An xterm can send function keys F1 to F4 in two modes: vt100 compatible or
not.  Because Vim may not know what the xterm is sending, both types of keys
are recognized.  The same happens for the <Home> and <End> keys.
                        normal                  vt100
        <F1>    t_k1    <Esc>[11~       <xF1>   <Esc>OP     <xF1>-xterm
        <F2>    t_k2    <Esc>[12~       <xF2>   <Esc>OQ     <xF2>-xterm
        <F3>    t_k3    <Esc>[13~       <xF3>   <Esc>OR     <xF3>-xterm
        <F4>    t_k4    <Esc>[14~       <xF4>   <Esc>OS     <xF4>-xterm
        <Home>  t_kh    <Esc>[7~        <xHome> <Esc>OH     <xHome>-xterm
        <End>   t_@7    <Esc>[4~        <xEnd>  <Esc>OF     <xEnd>-xterm

When Vim starts, <xF1> is mapped to <F1>, <xF2> to <F2> etc.  This means that
by default both codes do the same thing.  If you make a mapping for <xF2>,
because your terminal does have two keys, the default mapping is overwritten,
thus you can use the <F2> and <xF2> keys for something different.
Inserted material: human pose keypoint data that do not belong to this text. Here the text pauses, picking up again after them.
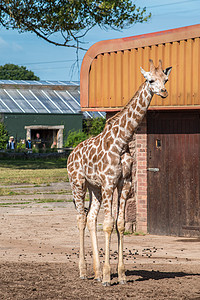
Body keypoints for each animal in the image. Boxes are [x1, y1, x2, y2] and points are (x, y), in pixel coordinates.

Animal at [67, 59, 172, 286]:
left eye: (166, 79)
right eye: (150, 80)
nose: (164, 92)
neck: (123, 140)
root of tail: (70, 155)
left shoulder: (124, 184)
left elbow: (121, 224)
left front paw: (121, 275)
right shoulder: (109, 182)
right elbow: (108, 224)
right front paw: (108, 276)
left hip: (94, 188)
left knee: (90, 218)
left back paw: (96, 273)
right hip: (78, 183)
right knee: (81, 219)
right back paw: (84, 271)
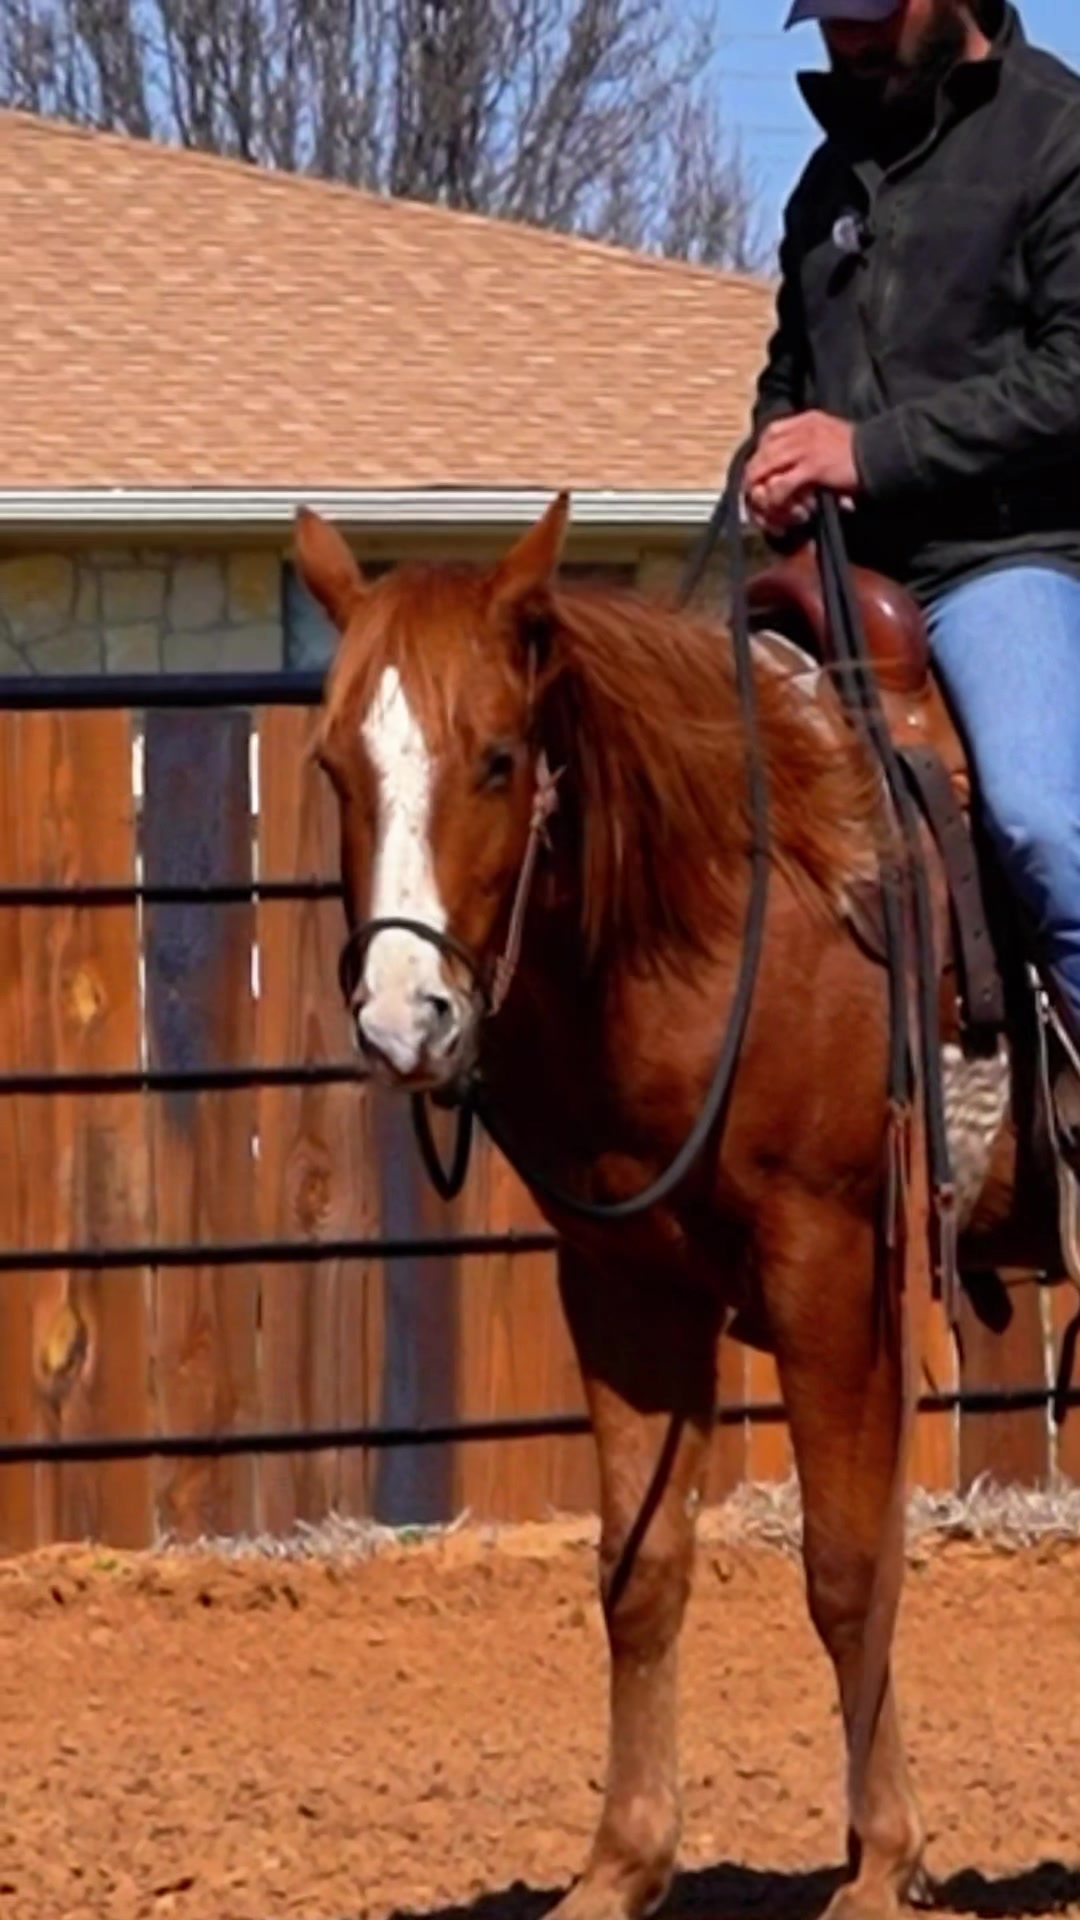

Setting both <Home> and <xHome> seems to work well! Because we only want this to take effect inside xterm I added a &term check (tmux is screen-256color):

set nocompatible

if &term == "xterm-256color"
    " `^[` is the escape character.
    set <Home>=^[OH
    set <xHome>=^[OH
endif

noremap <Home> :echoerr "home!"<CR>

I'd be lying if I'd say that I fully comprehend all of the above, but it seems to work well without ill effects in my testing.